What is required:
Line count for the string "each": state how many lines in the records below hold it, giving only the number.
^^^^^^^^^^^^^^^^
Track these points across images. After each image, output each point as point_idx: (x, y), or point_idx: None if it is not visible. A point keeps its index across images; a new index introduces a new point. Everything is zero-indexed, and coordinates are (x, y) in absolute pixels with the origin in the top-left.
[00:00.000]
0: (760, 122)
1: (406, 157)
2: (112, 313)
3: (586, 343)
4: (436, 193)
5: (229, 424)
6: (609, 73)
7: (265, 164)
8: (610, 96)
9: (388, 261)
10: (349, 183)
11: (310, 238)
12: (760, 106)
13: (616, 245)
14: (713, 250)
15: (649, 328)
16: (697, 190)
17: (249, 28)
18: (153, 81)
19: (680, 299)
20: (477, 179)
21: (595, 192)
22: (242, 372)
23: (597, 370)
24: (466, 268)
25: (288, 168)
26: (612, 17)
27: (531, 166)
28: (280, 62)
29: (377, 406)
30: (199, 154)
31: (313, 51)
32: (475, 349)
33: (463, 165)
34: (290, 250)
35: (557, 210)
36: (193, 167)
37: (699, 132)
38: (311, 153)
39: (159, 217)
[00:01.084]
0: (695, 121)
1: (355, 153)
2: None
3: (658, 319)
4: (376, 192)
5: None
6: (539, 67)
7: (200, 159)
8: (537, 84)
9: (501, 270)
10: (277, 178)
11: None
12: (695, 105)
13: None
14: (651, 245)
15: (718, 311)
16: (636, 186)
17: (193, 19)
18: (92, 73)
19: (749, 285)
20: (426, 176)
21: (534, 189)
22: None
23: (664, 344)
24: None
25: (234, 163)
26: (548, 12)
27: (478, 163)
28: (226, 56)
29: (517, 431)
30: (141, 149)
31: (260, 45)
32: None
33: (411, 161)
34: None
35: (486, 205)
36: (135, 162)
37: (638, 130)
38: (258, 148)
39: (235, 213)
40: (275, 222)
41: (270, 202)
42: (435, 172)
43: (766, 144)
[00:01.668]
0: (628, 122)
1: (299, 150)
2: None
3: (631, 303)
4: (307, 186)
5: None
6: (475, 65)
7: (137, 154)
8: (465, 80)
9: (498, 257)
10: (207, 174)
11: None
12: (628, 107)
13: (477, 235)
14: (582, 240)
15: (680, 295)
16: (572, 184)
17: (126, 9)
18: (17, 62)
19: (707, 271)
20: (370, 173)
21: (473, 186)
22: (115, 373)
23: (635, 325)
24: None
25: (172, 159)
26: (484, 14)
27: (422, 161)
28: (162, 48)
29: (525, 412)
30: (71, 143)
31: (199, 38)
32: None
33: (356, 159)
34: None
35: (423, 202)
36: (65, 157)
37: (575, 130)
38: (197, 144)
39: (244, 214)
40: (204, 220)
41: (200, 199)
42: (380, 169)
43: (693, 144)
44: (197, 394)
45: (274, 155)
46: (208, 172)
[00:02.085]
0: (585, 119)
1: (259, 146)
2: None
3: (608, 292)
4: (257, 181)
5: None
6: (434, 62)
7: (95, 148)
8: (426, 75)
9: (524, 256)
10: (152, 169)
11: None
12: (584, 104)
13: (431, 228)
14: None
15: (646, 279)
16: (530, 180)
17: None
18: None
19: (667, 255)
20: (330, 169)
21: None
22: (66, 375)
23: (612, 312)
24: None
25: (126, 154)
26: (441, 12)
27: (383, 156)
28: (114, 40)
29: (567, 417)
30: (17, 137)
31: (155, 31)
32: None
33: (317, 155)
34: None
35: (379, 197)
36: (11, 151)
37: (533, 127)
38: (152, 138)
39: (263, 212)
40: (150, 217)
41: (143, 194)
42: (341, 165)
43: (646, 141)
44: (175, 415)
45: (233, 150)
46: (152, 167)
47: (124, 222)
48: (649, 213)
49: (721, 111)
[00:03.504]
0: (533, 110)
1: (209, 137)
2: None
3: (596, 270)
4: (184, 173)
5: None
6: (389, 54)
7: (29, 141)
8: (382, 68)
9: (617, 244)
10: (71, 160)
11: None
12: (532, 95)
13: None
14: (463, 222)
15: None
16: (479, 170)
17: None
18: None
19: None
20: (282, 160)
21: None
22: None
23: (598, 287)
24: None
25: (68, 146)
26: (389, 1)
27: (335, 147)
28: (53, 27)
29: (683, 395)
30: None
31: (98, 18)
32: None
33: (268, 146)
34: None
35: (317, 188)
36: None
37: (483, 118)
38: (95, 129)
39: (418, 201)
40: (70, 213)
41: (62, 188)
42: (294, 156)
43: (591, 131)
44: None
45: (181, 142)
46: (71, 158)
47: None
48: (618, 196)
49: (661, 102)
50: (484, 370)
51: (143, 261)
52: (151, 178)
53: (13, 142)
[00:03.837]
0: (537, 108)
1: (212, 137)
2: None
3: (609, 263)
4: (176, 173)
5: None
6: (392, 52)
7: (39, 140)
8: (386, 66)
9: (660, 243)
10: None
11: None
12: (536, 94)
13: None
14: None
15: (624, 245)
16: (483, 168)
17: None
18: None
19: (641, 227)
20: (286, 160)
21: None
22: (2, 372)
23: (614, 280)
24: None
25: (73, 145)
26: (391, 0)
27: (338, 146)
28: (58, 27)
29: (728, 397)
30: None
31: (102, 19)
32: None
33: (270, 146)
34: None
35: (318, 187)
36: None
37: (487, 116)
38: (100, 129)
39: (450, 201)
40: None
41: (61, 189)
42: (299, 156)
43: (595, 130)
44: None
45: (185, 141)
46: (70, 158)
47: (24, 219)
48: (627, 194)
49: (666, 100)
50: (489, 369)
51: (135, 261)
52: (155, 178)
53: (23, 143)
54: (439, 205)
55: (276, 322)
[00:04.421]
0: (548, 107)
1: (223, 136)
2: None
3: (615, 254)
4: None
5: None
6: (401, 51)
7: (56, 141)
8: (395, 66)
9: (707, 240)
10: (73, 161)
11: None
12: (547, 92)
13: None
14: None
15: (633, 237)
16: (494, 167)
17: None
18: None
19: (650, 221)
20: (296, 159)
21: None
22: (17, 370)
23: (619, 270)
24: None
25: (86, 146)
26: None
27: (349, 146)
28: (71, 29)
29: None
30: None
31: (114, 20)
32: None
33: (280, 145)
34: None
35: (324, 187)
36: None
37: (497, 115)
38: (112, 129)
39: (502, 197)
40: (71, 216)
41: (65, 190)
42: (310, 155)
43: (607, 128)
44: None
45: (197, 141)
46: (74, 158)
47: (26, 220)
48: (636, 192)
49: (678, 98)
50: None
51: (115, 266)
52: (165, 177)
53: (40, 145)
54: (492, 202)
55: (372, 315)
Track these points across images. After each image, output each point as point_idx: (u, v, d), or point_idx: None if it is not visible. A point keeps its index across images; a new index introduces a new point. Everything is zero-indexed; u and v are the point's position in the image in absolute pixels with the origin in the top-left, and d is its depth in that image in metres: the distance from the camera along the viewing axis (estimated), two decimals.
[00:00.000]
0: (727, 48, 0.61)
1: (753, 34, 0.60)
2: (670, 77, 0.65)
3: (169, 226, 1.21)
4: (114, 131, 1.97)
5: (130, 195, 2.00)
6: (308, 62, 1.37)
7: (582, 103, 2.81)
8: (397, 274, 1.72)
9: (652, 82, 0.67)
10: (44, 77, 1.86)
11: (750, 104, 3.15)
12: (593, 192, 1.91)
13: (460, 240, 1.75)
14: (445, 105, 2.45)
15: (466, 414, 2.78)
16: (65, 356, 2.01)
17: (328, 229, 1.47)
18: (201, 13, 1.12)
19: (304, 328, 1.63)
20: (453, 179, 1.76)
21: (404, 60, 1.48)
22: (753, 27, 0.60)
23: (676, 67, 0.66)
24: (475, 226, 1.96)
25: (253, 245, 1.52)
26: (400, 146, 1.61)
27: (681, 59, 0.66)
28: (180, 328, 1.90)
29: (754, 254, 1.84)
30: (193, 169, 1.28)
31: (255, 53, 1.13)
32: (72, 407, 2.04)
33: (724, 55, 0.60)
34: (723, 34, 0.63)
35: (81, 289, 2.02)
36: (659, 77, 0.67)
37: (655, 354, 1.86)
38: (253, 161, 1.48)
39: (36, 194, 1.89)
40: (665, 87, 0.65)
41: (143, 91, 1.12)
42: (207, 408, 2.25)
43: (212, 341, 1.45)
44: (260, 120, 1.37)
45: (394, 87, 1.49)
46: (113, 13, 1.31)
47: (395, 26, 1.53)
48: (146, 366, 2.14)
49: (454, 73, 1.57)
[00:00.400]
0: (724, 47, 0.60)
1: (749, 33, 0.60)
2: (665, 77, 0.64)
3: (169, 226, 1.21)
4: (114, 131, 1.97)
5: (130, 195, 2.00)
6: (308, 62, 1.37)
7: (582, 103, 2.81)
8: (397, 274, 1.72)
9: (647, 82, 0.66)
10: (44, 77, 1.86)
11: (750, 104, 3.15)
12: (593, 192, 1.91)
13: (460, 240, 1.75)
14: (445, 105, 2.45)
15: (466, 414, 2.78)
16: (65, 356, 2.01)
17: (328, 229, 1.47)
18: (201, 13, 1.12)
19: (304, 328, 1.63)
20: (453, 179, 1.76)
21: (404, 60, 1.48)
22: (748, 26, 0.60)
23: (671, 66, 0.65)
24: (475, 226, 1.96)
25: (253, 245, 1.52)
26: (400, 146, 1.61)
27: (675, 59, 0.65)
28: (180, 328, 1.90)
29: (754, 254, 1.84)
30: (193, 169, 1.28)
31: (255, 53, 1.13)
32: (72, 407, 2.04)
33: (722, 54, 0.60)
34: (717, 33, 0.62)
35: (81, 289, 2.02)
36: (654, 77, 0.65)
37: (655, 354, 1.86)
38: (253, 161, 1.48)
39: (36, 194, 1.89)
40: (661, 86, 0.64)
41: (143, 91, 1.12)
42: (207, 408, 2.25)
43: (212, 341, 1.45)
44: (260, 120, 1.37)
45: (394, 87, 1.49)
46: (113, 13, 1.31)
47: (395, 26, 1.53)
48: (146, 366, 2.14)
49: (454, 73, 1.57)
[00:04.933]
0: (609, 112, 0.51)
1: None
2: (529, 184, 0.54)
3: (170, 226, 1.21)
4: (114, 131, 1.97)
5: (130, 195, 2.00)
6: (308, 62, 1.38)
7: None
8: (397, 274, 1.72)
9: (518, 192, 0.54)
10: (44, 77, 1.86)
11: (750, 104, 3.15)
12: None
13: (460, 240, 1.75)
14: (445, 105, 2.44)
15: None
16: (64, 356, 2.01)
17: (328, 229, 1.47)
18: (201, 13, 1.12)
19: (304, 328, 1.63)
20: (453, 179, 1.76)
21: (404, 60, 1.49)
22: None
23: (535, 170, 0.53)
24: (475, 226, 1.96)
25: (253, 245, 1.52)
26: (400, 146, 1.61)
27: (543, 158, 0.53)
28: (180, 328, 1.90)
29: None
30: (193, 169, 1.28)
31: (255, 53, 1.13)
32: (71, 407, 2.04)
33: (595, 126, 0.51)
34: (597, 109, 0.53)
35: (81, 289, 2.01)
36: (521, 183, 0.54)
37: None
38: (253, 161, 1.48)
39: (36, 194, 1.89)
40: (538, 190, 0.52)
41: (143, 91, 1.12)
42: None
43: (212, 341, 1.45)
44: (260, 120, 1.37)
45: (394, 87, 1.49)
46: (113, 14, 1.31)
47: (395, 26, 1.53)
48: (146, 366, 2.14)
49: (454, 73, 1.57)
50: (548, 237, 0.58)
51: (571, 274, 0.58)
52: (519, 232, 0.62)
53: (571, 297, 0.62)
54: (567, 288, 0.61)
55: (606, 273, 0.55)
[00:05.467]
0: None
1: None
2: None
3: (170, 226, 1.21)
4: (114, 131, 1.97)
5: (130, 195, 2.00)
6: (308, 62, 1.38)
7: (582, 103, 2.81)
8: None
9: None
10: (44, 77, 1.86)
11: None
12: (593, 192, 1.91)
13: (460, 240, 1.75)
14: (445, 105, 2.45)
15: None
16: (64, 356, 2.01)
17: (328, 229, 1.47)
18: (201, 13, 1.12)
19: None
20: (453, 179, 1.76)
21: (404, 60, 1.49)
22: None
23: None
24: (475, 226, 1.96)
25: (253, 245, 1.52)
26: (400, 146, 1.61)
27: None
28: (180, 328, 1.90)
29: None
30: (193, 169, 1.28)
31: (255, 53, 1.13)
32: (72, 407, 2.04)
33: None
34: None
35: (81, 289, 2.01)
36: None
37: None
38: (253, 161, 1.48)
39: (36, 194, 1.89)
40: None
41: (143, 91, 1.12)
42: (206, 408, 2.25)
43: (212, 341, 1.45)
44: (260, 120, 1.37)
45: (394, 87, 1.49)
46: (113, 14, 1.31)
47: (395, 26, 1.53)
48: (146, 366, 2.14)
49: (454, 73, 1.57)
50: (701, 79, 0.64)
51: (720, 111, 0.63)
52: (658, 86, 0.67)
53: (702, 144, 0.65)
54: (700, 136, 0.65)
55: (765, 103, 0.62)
^^^^^^^^^^^^^^^^
Finished task:
2